Marriage. A small word with rather important implications that affects life. Now that the divorce rate is up to 60 percent, why would anyone want to get married? Possibly, for tax breaks.
Maybe that is not the issue, but rather people getting married too quickly with the notion of divorce as a “get-out-of-jail-free” card.
People should not get married with the mind set that if things get difficult they can get divorced. With that type of thinking, people could get married for the wrong reasons.
In the past year and a half, about nine people from my high school’s graduating class got married. Some of them also have children.
One individual is a divorcee at the age of 22, who admits she got married because she liked the idea of being married and getting a ring. What is it with women and rings? Who cares?

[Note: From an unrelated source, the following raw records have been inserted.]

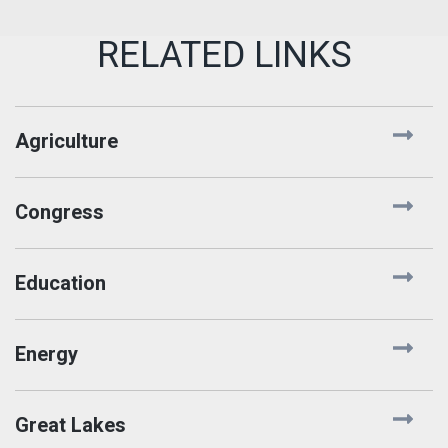
Agriculture
Congress
Education
Energy
Great Lakes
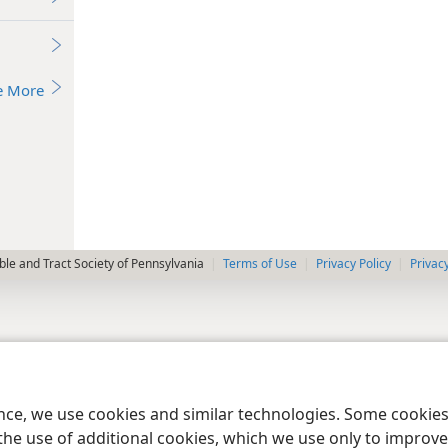
e More
le and Tract Society of Pennsylvania
Terms of Use
Privacy Policy
Privac
ence, we use cookies and similar technologies. Some cooki
the use of additional cookies, which we use only to improve 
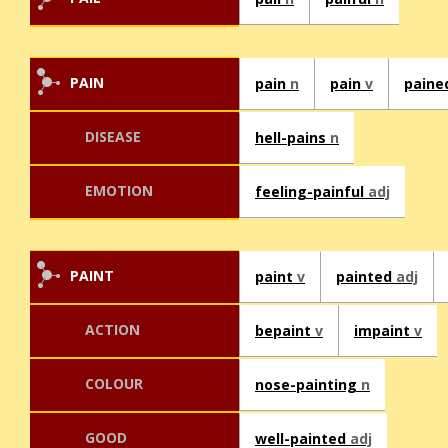
PAIN
pain
n
pain
v
pain
DISEASE
hell-pains
n
EMOTION
feeling-painful
adj
PAINT
paint
v
painted
adj
ACTION
bepaint
v
impaint
v
COLOUR
nose-painting
n
GOOD
well-painted
adj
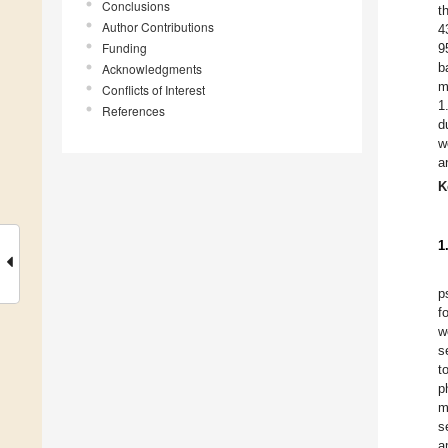
Conclusions
t
Author Contributions
4
Funding
9
b
Acknowledgments
m
Conflicts of Interest
1
References
d
w
a
K
1
p
f
w
s
t
p
m
s
a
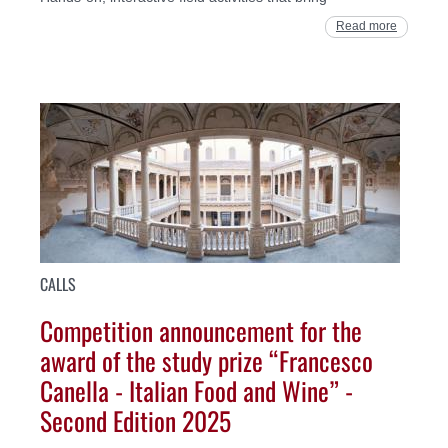
Read more
CALLS
Competition announcement for the
award of the study prize “Francesco
Canella - Italian Food and Wine” -
Second Edition 2025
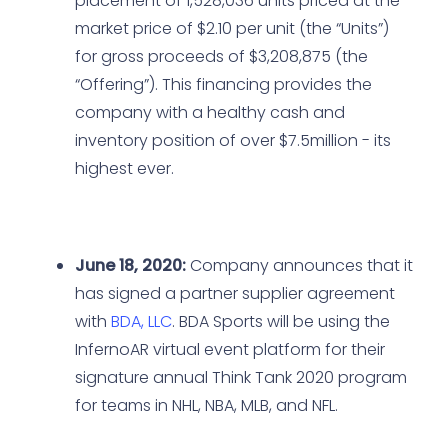
placement of 1,528,036 units priced at the
market price of $2.10 per unit (the “Units”)
for gross proceeds of $3,208,875 (the
“Offering”). This financing provides the
company with a healthy cash and
inventory position of over $7.5million - its
highest ever.
June 18, 2020:
Company announces that it
has signed a partner supplier agreement
with
BDA, LLC
. BDA Sports will be using the
InfernoAR virtual event platform for their
signature annual Think Tank 2020 program
for teams in NHL, NBA, MLB, and NFL.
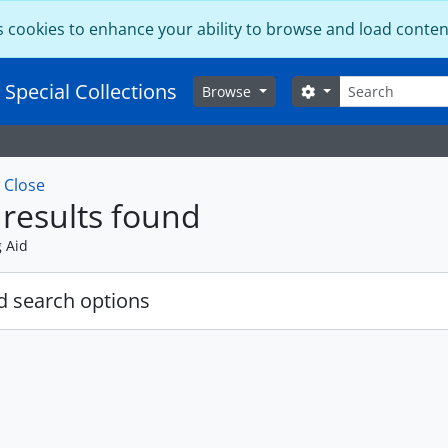
s cookies to enhance your ability to browse and load conten
Search
 Special Collections
Search options
Browse
w
Close
results found
g Aid
 search options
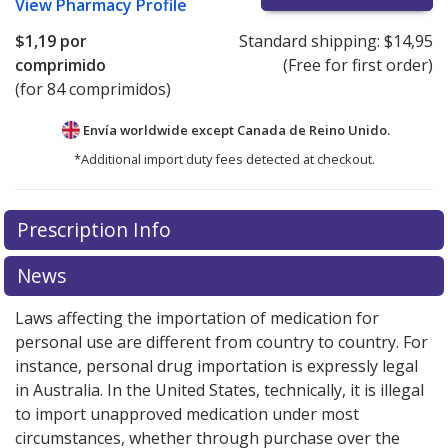
View
Pharmacy Profile
$1,19
por
Standard shipping:
$14,95
comprimido
(Free for first order)
(for 84 comprimidos)
Envía worldwide except Canada de
Reino Unido.
*Additional import duty fees detected at checkout.
There are currently no discount coupons listed
Prescription Info
for this medication .
Compare U.S. pharmacy prices
or
explore
international online pharmacy
options.
News
Laws affecting the importation of medication for
personal use are different from country to country. For
instance, personal drug importation is expressly legal
in Australia. In the United States, technically, it is illegal
to import unapproved medication under most
circumstances, whether through purchase over the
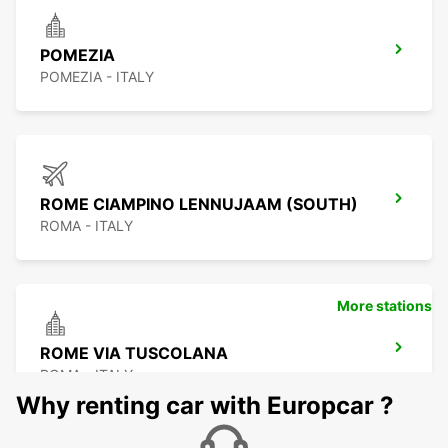
POMEZIA
POMEZIA - ITALY
ROME CIAMPINO LENNUJAAM (SOUTH)
ROMA - ITALY
More stations
ROME VIA TUSCOLANA
ROMA - ITALY
Why renting car with Europcar ?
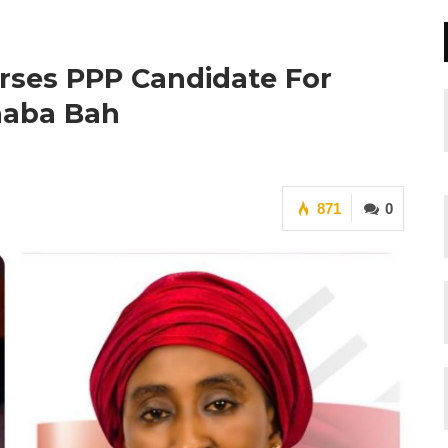
rses PPP Candidate For
inaba Bah
871
0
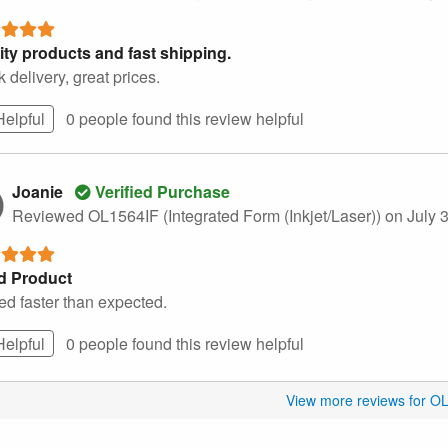
ity products and fast shipping.
 delivery, great prices.
Helpful
0 people found this
review
helpful
Joanie
Verified Purchase
Reviewed OL1564IF (Integrated Form (Inkjet/Laser))
on July 
d Product
ed faster than expected.
Helpful
0 people found this
review
helpful
View more reviews for O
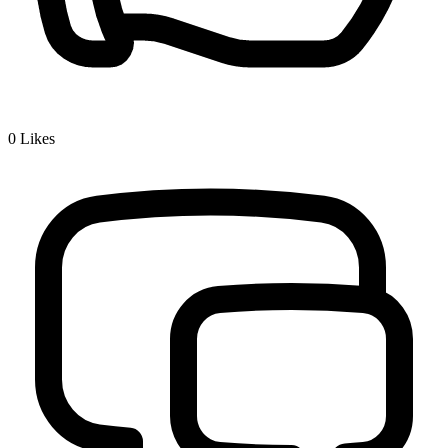
0
Likes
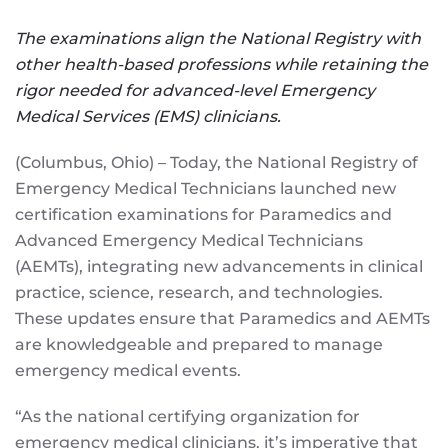
The examinations align the National Registry with
other health-based professions while retaining the
rigor needed for advanced-level Emergency
Medical Services (EMS) clinicians.
(Columbus, Ohio) – Today, the National Registry of
Emergency Medical Technicians launched new
certification examinations for Paramedics and
Advanced Emergency Medical Technicians
(AEMTs), integrating new advancements in clinical
practice, science, research, and technologies.
These updates ensure that Paramedics and AEMTs
are knowledgeable and prepared to manage
emergency medical events.
“As the national certifying organization for
emergency medical clinicians, it’s imperative that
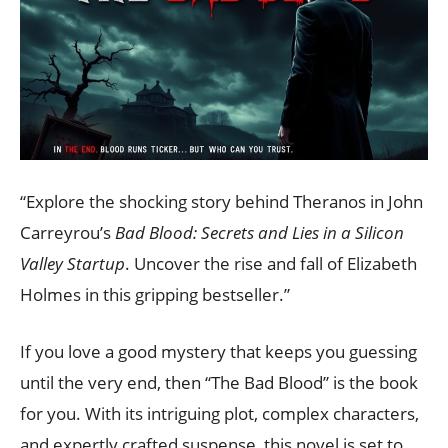
“Explore the shocking story behind Theranos in John
Carreyrou’s
Bad Blood: Secrets and Lies in a Silicon
Valley Startup
. Uncover the rise and fall of Elizabeth
Holmes in this gripping bestseller.”
If you love a good mystery that keeps you guessing
until the very end, then “The Bad Blood” is the book
for you. With its intriguing plot, complex characters,
and expertly crafted suspense, this novel is set to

In the past five years, I have greatly changed. I could not even imagine being married to someone from high school, let alone being married at a young age. It seems people my age are on two sides of the spectrum.
I do not understand the big rush to get married. I do look forward to being married and sharing experiences for the rest of my life with someone, but I am not done growing and finding out who I am.
Living together could be an option to consider before settling down. Some people say you should not live together before you get married. If an individual is committed to someone who is a potential spouse, why not live with him or her to see if you mesh well together?
Some people know this practice as “testing the waters.” That could be the only way, however, to find out if something is wrong with a potential partner.
What is the point of getting married at all? If you and your partner are committed to each other forever, a wedding is just an expensive party. The legal state of being married is just that, legal.
There is a difference between getting married because a couple loves one another and having a wedding to show off. Somewhere in between the two, some people are attached to the idea of having a big wedding and getting married to share assets.
It is hard to know what things are really supposed to be like because of the unrealistic stories that show people what love should be like.
Television depicts relationships as those dripping with romance impracticality with tons of sex and forgiveness.
People have ideals for the perfect person that are impossible to live up to. By the same token, I also know several people who settled and compromised things they expected for their lives and expected in their partners.
There must be some middle ground, and I think there probably is somewhere out there.